Изменить стиль страницы

Борис Антонович встретил нас тоже с виноватым видом, и мы все трое, стараясь не глядеть друг на друга и не вспоминать злополучный кулек с мусором, сели за стол. Майка нарезала пирог, я налила в чашки чаю, а Борис Антонович, как и в первый раз, решил переложить содержимое кулька в две узбекские пиалы. Он развернул кулек, и я, стоявшая спиной к столу с чайником в руке, собравшаяся поставить этот чайник обратно на плиту, услышала позади себя наполненный ужасом Майкин голос:

— Мамочки!

Повернулась, увидела и закрыла глаза. Такого не могло быть. На белом листе бумаги, который минуту назад был кульком, лежала живописная горка дорогих конфет, каких и не было в тот день в продаже.

— Это не те конфеты, — сказал Борис Антонович, — я выбил триста граммов «Гусиных лапок», а здесь почти килограмм неизвестно чего.

Мы с Майкой уже пришли в себя и стали хохотать. При этом я приговаривала: «Пусть нам будет хуже! Пусть нам будет хуже!»

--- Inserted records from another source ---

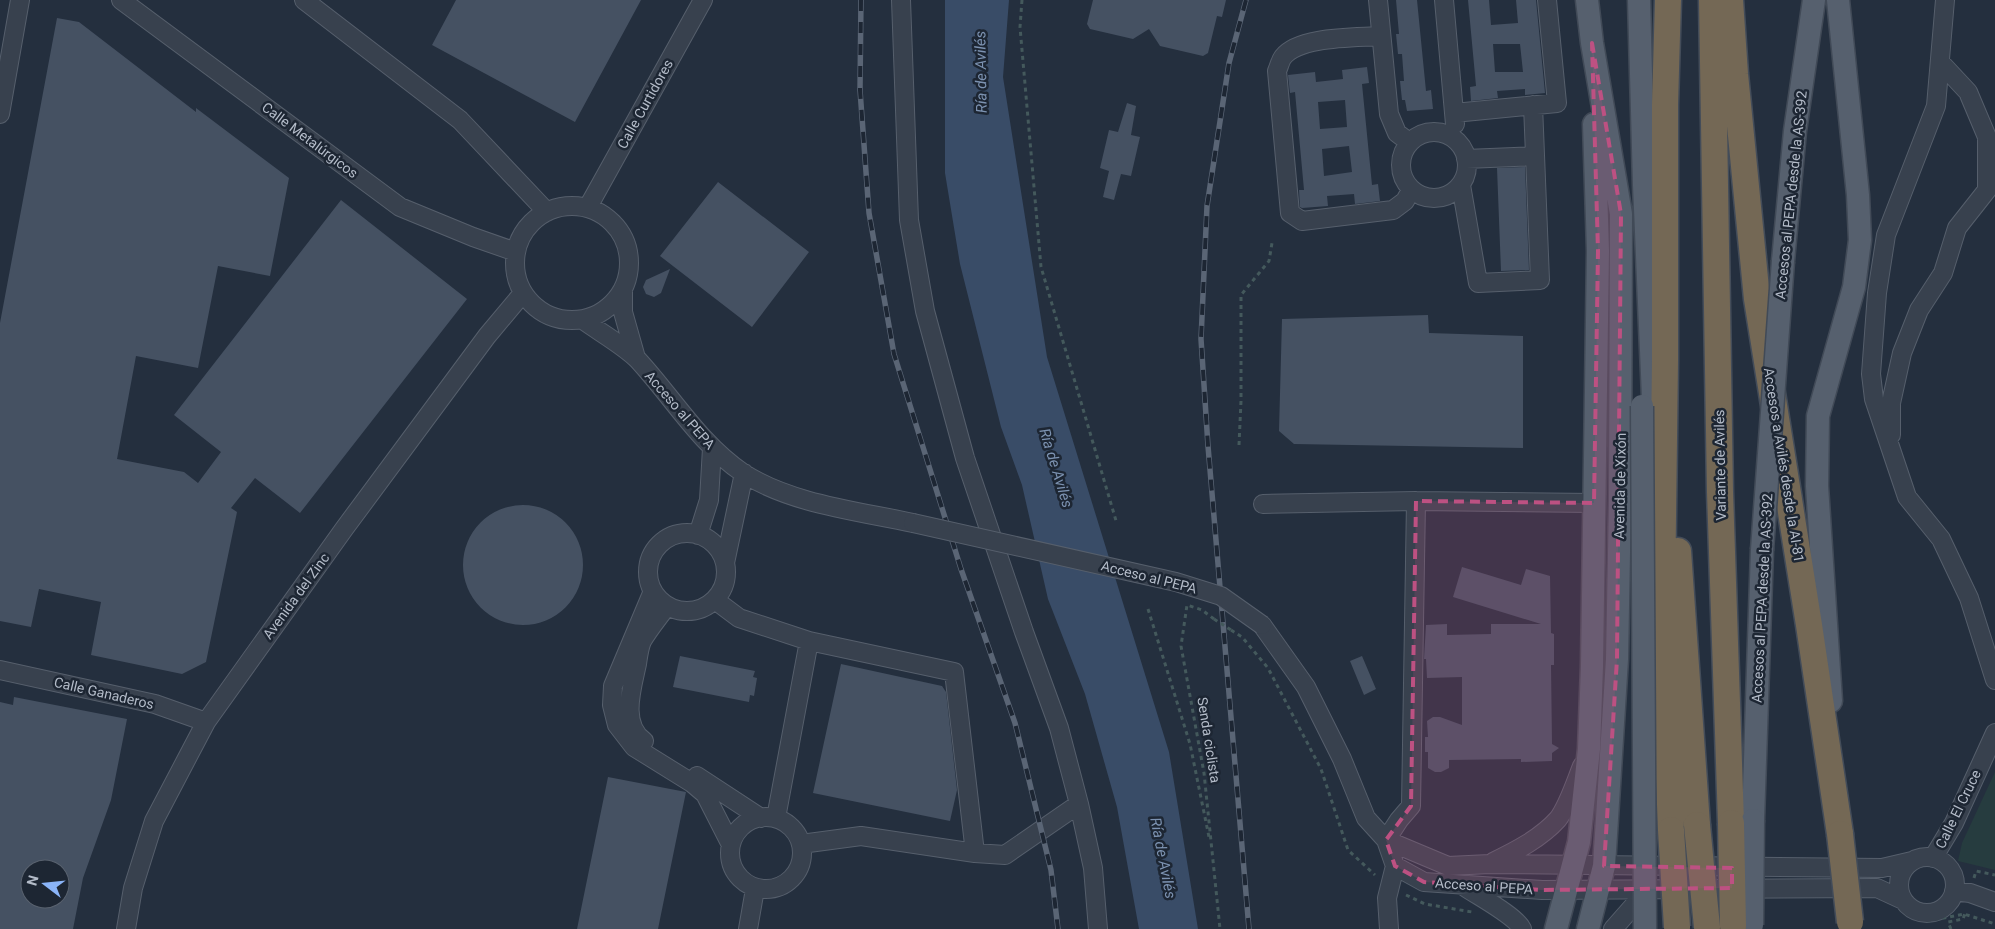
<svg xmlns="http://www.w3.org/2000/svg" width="1995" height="929" viewBox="0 0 1995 929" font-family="Roboto,sans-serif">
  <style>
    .green { fill: #263c3f }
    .water { fill: #394c67 }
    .building { fill: #455162; fill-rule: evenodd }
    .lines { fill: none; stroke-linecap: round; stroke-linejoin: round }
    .minor-casing { stroke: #565f6c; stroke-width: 20 }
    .major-casing { stroke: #414a57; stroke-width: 25 }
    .highway-casing { stroke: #434c59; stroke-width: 29 }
    .path { stroke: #44595c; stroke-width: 3; stroke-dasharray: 4 4; stroke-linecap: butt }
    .minor { stroke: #38414e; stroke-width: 18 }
    .major { stroke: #56606e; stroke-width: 22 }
    .highway { stroke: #746855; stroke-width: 26 }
    .rail-casing { stroke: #5a6575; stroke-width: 5.5 }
    .rail { stroke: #1d2633; stroke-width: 4; stroke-dasharray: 11; stroke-linecap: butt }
    .minor-bridge-casing { stroke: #565f6c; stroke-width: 20; stroke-linecap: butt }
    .major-bridge-casing { stroke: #414a57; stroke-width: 25; stroke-linecap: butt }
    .highway-bridge-casing { stroke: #434c59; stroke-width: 29; stroke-linecap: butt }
    .path-bridge { stroke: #44595c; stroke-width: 3; stroke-dasharray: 4 4; stroke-linecap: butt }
    .minor-bridge { stroke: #38414e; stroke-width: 18 }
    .major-bridge { stroke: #56606e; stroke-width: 22 }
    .highway-bridge { stroke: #746855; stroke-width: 26 }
    .marked { fill: #bd5182; fill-opacity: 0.2; stroke: #bd5182; stroke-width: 4; stroke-dasharray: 10 6; stroke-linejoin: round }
    .labels { text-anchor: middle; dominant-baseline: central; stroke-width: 5; stroke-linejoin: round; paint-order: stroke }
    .street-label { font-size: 14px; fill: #b4bcc9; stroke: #1d2633 }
    .water-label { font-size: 15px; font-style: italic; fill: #7c92b1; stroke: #1d2633 }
  </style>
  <rect width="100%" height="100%" fill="#242f3e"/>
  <path class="green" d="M1995,772V870L1958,861L1962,843Z"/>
  <path class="water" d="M945,0H1009L1003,77L1047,357L1169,752L1198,929H1139L1117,807L1085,694L1048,599L1022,485L1001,427L960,264L945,173Z"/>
  <path class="building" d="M456,0H641L575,122L432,45Z
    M1093,0H1226L1222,17L1217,16L1208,53L1203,56L1160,46L1149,29L1133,39L1090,29L1087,24Z
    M1396,0H1417L1426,91L1431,90L1433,109L1407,111L1405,100H1402L1400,81H1404L1402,54H1398L1396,34H1399Z
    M1468,0H1489L1491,25L1518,23L1516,0H1536L1545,93L1525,95V89L1497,91L1498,98L1471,101L1470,87L1476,86ZM1493,44H1520L1523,72H1495Z
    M57,18L79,22L196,112V108L289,178L270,276L218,266L198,368L136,356L117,459L184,472L198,483L221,452L174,415L341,200L467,299L300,513L255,478L231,508L237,512L206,662L182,674L91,655L101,602L39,589L31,627L0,621V323Z
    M1367,67L1369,83L1362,84L1372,185L1378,184L1380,201L1355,204L1354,194L1327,196L1328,206L1302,208L1300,207L1299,190H1304L1295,92L1290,93L1288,75L1315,72L1316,82L1343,79L1342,70ZM1345,100L1347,127L1320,129L1318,102ZM1349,146L1352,172L1324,176L1322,149Z
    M1127,103L1136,106L1131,135L1140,137L1131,176L1121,174L1114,200L1103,197L1109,171L1100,168L1109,130L1118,132Z
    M1525,167L1529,270L1501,271L1497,168Z
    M718,182L809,252L752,327L660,256Z
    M670,269L661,293L654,297L646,294L643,287L646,280Z
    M1428,315L1429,333L1523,336V448L1294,444L1279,431L1282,319Z
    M463 565a60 60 0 1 1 120 0a60 60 0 1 1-120 0Z
    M1462,567L1521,585L1526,569L1550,576L1551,633L1554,634V665H1551L1552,744L1559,748L1552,753V761L1521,762V759L1449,760V768L1441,772H1435L1428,768V752H1425V737H1428L1427,721L1433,717H1440L1462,725V677L1427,678L1426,659H1424L1426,625L1447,624V635L1491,634V624H1541L1453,597Z
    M680,656L755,671L753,677L757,678L754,696L750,695L749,702L673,687Z
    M1362,656L1376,689L1364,695L1350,661Z
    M841,664L942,686L946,692L957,790L950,821L813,793Z
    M14,697L127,719L111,800L83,878L73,929H0V702L13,705ZM30,869H60V899H30Z
    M608,777L686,792L658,929H577Z"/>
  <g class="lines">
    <defs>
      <path id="minor" d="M121,0L400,207L473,237L516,252
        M304,0L460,120L547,212
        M901,0L909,220L925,311L965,458L1024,632L1059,728L1079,804L1093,868L1098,929
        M1378,0L1389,114L1397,133L1409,142
        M1444,0L1455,124
        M1945,0L1936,106L1886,235L1877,293L1871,374L1874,399L1907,497L1941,539L1969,598L1995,680
        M1381,36C1356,38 1299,36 1283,57C1280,61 1279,67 1277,71L1290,213L1302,221L1393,210L1405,201L1411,190
        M1454,113L1557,103L1547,0
        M0,114L20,0
        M1401 165a33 33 0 1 1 66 0a33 33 0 1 1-66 0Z
        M1466,159L1535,156
        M1461,185L1478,283L1540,280L1533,105
        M515 263a57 57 0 1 1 114 0a57 57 0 1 1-114 0Z
        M588,207L703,0
        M623,290V312L636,358
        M583,320C598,331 626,347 638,360C673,398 700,444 743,473C791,504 858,511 913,523
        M1891,435V403L1902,353L1919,310L1943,273L1957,228L1987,190V137L1968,92L1940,62
        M1263,504L1416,501L1594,503
        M648 572a39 39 0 1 1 78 0a39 39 0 1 1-78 0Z
        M698,535L709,500L712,448
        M725,563L744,473
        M653,591L613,686L612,705L617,725L634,747L692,783L705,794L730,843
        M715,600L739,618L809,641L954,672L975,853
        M1262,625L1306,687L1342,759L1366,818L1386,840L1395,866L1424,882L1542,890L1877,888L1903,900
        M0,670L155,704L206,722
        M644,741C620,724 632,688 637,664C638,657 639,648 642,641C649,629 659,617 667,606
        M697,776L761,818
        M730 853a36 36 0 1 1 72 0a36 36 0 1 1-72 0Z
        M776,818L809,641
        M1386,840L1448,866L1490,864L1882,868L1912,861
        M1386,840L1399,820L1411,806L1416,501
        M801,844L861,836L975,853L1005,855L1079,804
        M1899 885a28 28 0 1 1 56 0a28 28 0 1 1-56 0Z
        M1933,858L1954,823L1995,733
        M1493,862C1516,851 1541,838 1558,819C1568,806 1576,781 1582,766
        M1465,887C1478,896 1516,916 1522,929
        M1954,891L1970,893L1995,902
        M126,929L133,888L154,821L206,722L344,529L487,336L523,293
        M748,929L755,889
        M1389,929L1387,898L1395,866
        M1613,929L1635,904L1651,891"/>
      <path id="major" d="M1587,0L1592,43L1621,214L1620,500L1617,659L1604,866L1588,929
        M1639,0L1644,185L1653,397
        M1783,261L1795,131L1814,0
        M1831,701L1817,486L1818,416L1854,287L1860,240L1858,195L1838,0
        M1753,820L1762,550
        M1556,929L1579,842L1589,749L1592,666L1598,251L1594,124"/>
      <path id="highway" d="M1668,0L1665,105V361L1662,595L1671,830
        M1712,0L1720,492L1731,823
        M1730,0L1735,74L1757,299L1809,625L1840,834
        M1678,551L1697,825"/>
    </defs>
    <use href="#minor" class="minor-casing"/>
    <use href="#major" class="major-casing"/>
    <use href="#highway" class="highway-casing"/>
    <path class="path" d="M1022,0L1020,27L1041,267L1117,524
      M1239,445L1241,401V295L1269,261L1272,243
      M1148,609L1190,744L1209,837
      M1214,619L1202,610L1187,605L1181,646L1204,773L1220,929
      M1231,630L1242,637L1268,668L1321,769L1348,850L1375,875
      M1974,878L1976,871L1995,875
      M1406,895L1425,904L1472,912
      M1912,914L1928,921L1964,914L1995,924
      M1951,929L1948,922L1963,919L1965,913"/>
    <use href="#minor" class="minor"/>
    <use href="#major" class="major"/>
    <use href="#highway" class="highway"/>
    <defs>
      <path id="rail" d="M861,0L860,90L869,213L894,354L961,569L1015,723L1051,870L1058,929
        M1246,0L1229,63L1207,206L1201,339L1208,446L1249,929"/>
    </defs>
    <use href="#rail" class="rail-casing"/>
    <use href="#rail" class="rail"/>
    <defs>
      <path id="minor-bridge" d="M913,523L1176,582L1221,596L1262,625"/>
      <path id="major-bridge" d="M1642,406L1645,929
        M1762,550L1783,261
        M1752,925L1753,820"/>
      <path id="highway-bridge" d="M1731,823L1733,926
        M1697,825L1707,927
        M1671,830L1677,927
        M1840,834L1850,922"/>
    </defs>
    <use href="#minor-bridge" class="minor-bridge-casing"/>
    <use href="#major-bridge" class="major-bridge-casing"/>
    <use href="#highway-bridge" class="highway-bridge-casing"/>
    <path class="path-bridge" d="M1214,619L1231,630"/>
    <use href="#minor-bridge" class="minor-bridge"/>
    <use href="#major-bridge" class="major-bridge"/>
    <use href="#highway-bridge" class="highway-bridge"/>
  </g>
  <path class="marked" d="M1592,43L1621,214L1617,659L1604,866L1732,868V888L1542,890L1424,882L1395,866L1386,840L1411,806L1416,501L1594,503L1598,251Z"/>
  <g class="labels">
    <g class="street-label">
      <text transform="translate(645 104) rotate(-61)">Calle Curtidores</text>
      <text transform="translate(310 140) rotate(37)">Calle Metalúrgicos</text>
      <text transform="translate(1791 195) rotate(-84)">Accesos al PEPA desde la AS-392</text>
      <text transform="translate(680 410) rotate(49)">Acceso al PEPA</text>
      <text transform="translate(1720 465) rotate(-91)">Variante de Avilés</text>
      <text transform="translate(1784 465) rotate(81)">Accesos a Avilés desde la AI-81</text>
      <text transform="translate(1620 486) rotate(-89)">Avenida de Xixón</text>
      <text transform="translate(1149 577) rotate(14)">Acceso al PEPA</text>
      <text transform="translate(296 596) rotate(-54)">Avenida del Zinc</text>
      <text transform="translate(1762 598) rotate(-87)">Accesos al PEPA desde la AS-392</text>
      <text transform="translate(104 693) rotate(13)">Calle Ganaderos</text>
      <text transform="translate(1209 740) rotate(81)">Senda ciclista</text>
      <text transform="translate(1958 809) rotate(-64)">Calle El Cruce</text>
      <text transform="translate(1484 886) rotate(4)">Acceso al PEPA</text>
    </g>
    <g class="water-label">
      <text transform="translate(981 72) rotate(-91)">Ría de Avilés</text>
      <text transform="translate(1056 468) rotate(73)">Ría de Avilés</text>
      <text transform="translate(1163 858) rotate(79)">Ría de Avilés</text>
    </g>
  </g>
  <g transform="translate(45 884) rotate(286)"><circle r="24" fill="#1d2633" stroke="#59626f"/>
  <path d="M0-4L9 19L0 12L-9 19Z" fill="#8ab4f8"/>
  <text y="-8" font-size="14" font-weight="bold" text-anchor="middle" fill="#b4bcc9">N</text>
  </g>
</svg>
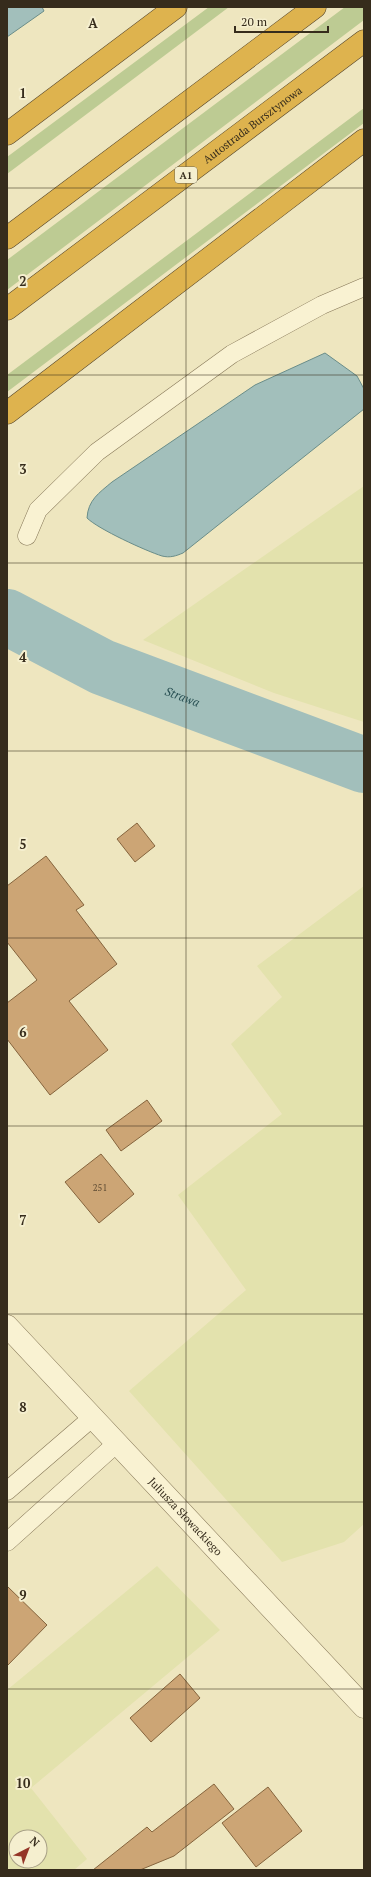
<svg xmlns="http://www.w3.org/2000/svg" width="371" height="1877" viewBox="0 0 371 1877" font-family="'PT Serif',serif">
<style>
.farmland{fill:#e3e2ad;fill-rule:evenodd}
.green{fill:#bdcb93}
.water{fill:#a2bfbb;stroke:#6a8d89}
.lines{fill:none;stroke-linecap:round;stroke-linejoin:round}
.river{stroke:#a2bfbb;stroke-width:56}
.building{fill:#cca575;stroke:#85643d}
.lane-casing{stroke:#867758;stroke-width:19}
.street-casing{stroke:#867758;stroke-width:23}
.highway-casing{stroke:#54442c;stroke-width:23}
.lane{stroke:#f9f2d2;stroke-width:18}
.street{stroke:#f9f2d2;stroke-width:22}
.highway{stroke:#deb34e;stroke-width:22}
.grid{fill:none;stroke:#362c1c;stroke-width:1;stroke-opacity:0.55}
.labels{text-anchor:middle;stroke-width:4;stroke-linejoin:round;paint-order:stroke}
.number-label{font-size:9px;fill:#5c4a32}
.shield{fill:#f5efcf;stroke:#6f6652;stroke-width:1}
.shield-label{font-size:10px;font-weight:bold;fill:#362c1c}
.street-label{font-size:11px;fill:#362c1c;stroke:#f5efcf}
.water-label{font-size:12px;font-style:italic;fill:#2b5255;stroke:#f5efcf}
.grid-label{font-size:13px;text-anchor:middle;font-weight:bold;fill:#362c1c;stroke:#f5efcf;stroke-width:4;stroke-linejoin:round;paint-order:stroke}
</style>
<rect width="100%" height="100%" fill="#eee6bf"/>
<path class="farmland" d="M364,486V722L274,693L143,640Z
M364,886V1524L344,1542L282,1562L129,1391L246,1290L178,1195L282,1114L231,1044L282,997L257,966Z
M157,1566L220,1630L31,1788L87,1859L74,1870H7V1690ZM16,1837H40V1861H16Z"/>
<path class="green" d="M209,7H229L7,174V157Z
M345,7H364V20L7,290V260Z
M364,108V123L7,392V375Z"/>
<path class="water" d="M7,7H42L44,11L7,37Z
M325,353L357,376L364,389V409L183,553C176,556 170,558 162,556C146,551 98,529 87,518C88,500 99,493 112,482L255,385Z"/>
<g class="lines">
<path class="river" id="s1" d="M7,617L102,667L364,765"/>
</g>
<path class="building" d="M137,823L155,846L135,862L117,839Z
M46,856L84,905L76,910L117,964L69,1001L108,1050L50,1095L7,1039V1003L37,980L7,942V886Z
M147,1100L162,1121L121,1151L106,1130Z
M101,1154L134,1194L99,1223L65,1182Z
M7,1586L47,1625L7,1666Z
M180,1674L200,1698L151,1742L130,1718Z
M214,1784L234,1809L174,1856L140,1870H93L147,1827L152,1832Z
M268,1787L302,1831L256,1867L222,1823Z"/>
<g class="lines">
<defs>
<path id="lane" d="M27,536L38,510L97,452L232,354L322,305L364,287
M7,1491L93,1417
M7,1542L117,1443"/>
<g id="street">
<path id="s2" d="M7,1326L364,1707"/>
</g>
<g id="highway">
<path d="M7,134L176,7"/>
<path d="M7,238L315,7"/>
<path id="s3" d="M7,309L364,41"/>
<path d="M7,413L364,140"/>
</g>
</defs>
<use href="#lane" class="lane-casing"/>
<use href="#street" class="street-casing"/>
<use href="#highway" class="highway-casing"/>
<use href="#lane" class="lane"/>
<use href="#street" class="street"/>
<use href="#highway" class="highway"/>
</g>
<path class="grid" d="M186,7V1870M7,188H364M7,375H364M7,563H364M7,751H364M7,938H364M7,1126H364M7,1314H364M7,1502H364M7,1689H364"/>
<g class="labels">
<g class="number-label">
<text x="100" y="1191">251</text>
</g>
<rect class="shield" x="175" y="167" width="22" height="16" rx="3"/>
<g class="shield-label">
<text x="186" y="179">A1</text>
</g>
<g class="street-label">
<text dy="4" stroke="none"><textPath href="#s3" startOffset="307">Autostrada Bursztynowa</textPath></text>
<text dy="4" stroke="none"><textPath href="#s2" startOffset="261">Juliusza Słowackiego</textPath></text>
</g>
<g class="water-label">
<text dy="4" stroke="none"><textPath href="#s1" startOffset="193">Strawa</textPath></text>
</g>
</g>
<g class="grid-label">
<text x="93" y="28">A</text>
<text x="23" y="98">1</text>
<text x="23" y="286">2</text>
<text x="23" y="474">3</text>
<text x="23" y="662">4</text>
<text x="23" y="849">5</text>
<text x="23" y="1037">6</text>
<text x="23" y="1225">7</text>
<text x="23" y="1412">8</text>
<text x="23" y="1600">9</text>
<text x="23" y="1788">10</text>
</g>
<rect width="371" height="1877" fill="none" stroke="#362c1c" stroke-width="16"/>
<g transform="translate(28 1849) rotate(42)"><circle r="19" fill="#f5efcf" stroke="#a9a187"/>
<path d="M0-3L7 15L0 10L-7 15Z" fill="#953628"/>
<text y="-6" font-size="11" font-weight="bold" text-anchor="middle" fill="#362c1c">N</text>
</g>
<path d="M235 26v6h93v-6" fill="none" stroke="#362c1c" stroke-width="2"/>
<text x="241" y="26" font-size="12" fill="#362c1c" stroke="#f5efcf" stroke-width="3" paint-order="stroke">20 m</text>
</svg>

Это означало, что нам конечно же будет лучше. Вместо кулечка «Гусиных лапок» у нас большой кулек драгоценных конфет. И пора уже пировать, потому что чай стынет, и вообще мы сегодня отмечаем день рождения Бориса Антоновича, а не день ошибок и дурацких поступков продавщицы Щаповой. Я так и сказала и еще добавила пословицу, которая сама собой вспомнилась очень кстати к этому случаю:

— Сама себя раба бьет за то, что плохо жнет.

— Ты уверена, что сама себя, а не нас? — спросил Борис Антонович.

— Вы так говорите, потому что не слышали слова директора, — сказала Майка, — ее будут разбирать на собрании.

— Что там будет, я не знаю, — ответил Борис Антонович, — пока же она еще раз унизила нас.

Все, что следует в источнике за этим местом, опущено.